# [Extract]
Mailing-List: contact java-user-help@lucene.apache.org; run by ezmlm
Precedence: bulk
Reply-To: java-user@lucene.apache.org
Received-SPF: pass (asf.osuosl.org: local policy)
Mime-Version: 1.0 (Apple Message framework v752.2)
In-Reply-To: <BDCA2945-F037-4061-8925-9C4F86D6053C@uiuc.edu>
References: <761A6386-F9CE-460B-A0B0-95B30CB225F7@uiuc.edu>
 <5613A05C-E96A-4960-91F5-370E10C1EC0B@syr.edu>
 <BDCA2945-F037-4061-8925-9C4F86D6053C@uiuc.edu>
Content-Type: text/plain; charset=US-ASCII; delsp=yes; format=flowed
Message-Id: <DC0D1A1B-BB64-40D0-A02E-DA1D0C4C8CDA@syr.edu>
Content-Transfer-Encoding: 7bit
From: Grant Ingersoll <gsingers@syr.edu>
Subject: Re: Storing Part of Speech information in Lucene Indices
Date: Wed, 12 Jul 2006 12:50:45 -0400
To: java-user@lucene.apache.org

I think Mark's idea is better for this.  Although I seem to recall  
there being some caveats w/ multiple tokens at the same position, but  
I don't remember the details.  I _think_ term vectors don't like it,  
so if you need them, you might have troubles.  Perhaps a search of  
the mailing lists and JIRA might turn up something or maybe someone  
else remembers.  At any rate, it may not effect you, so I would try  
Mark's suggestion and see if it works.

# [Exercise materials]
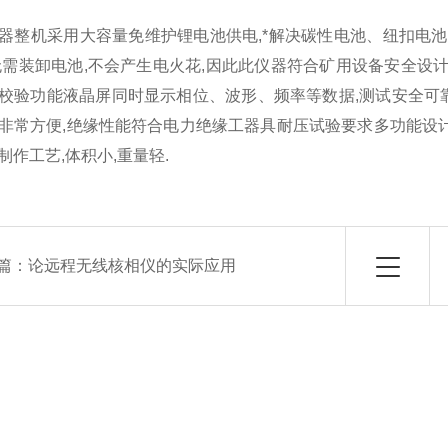
器整机采用大容量免维护锂电池供电,*解决碳性电池、纽扣电
无需装卸电池,不会产生电火花,因此此仪器符合矿用设备安全设计
校验功能液晶屏同时显示相位、波形、频率等数据,测试安全可靠
非常方便,绝缘性能符合电力绝缘工器具耐压试验要求多功能设
制作工艺,体积小,重量轻.
篇：
论远程无线核相仪的实际应用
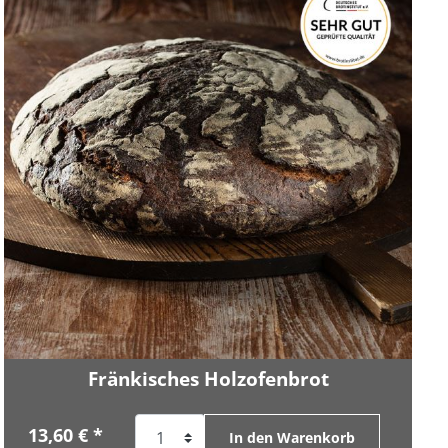
Fränkisches Holzofenbrot
13,60 € *
In den Warenkorb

# [Exercise set]
1. According to the mailing list reply, what does the writer think might not work with multiple tokens at the same position?
2. Swap "Warenkorb" for "Einkaufswagen" throughout the records and give their lines again with everything else unchanged. Leave the pictures out.
The records are unrelated to the mailing list reply.

# [Answers per task]
1. Term vectors

2.
器整机采用大容量免维护锂电池供电,*解决碳性电池、纽扣电
无需装卸电池,不会产生电火花,因此此仪器符合矿用设备安全设计
校验功能液晶屏同时显示相位、波形、频率等数据,测试安全可靠
非常方便,绝缘性能符合电力绝缘工器具耐压试验要求多功能设
制作工艺,体积小,重量轻.
篇：
论远程无线核相仪的实际应用
Fränkisches Holzofenbrot
13,60 € *
In den Einkaufswagen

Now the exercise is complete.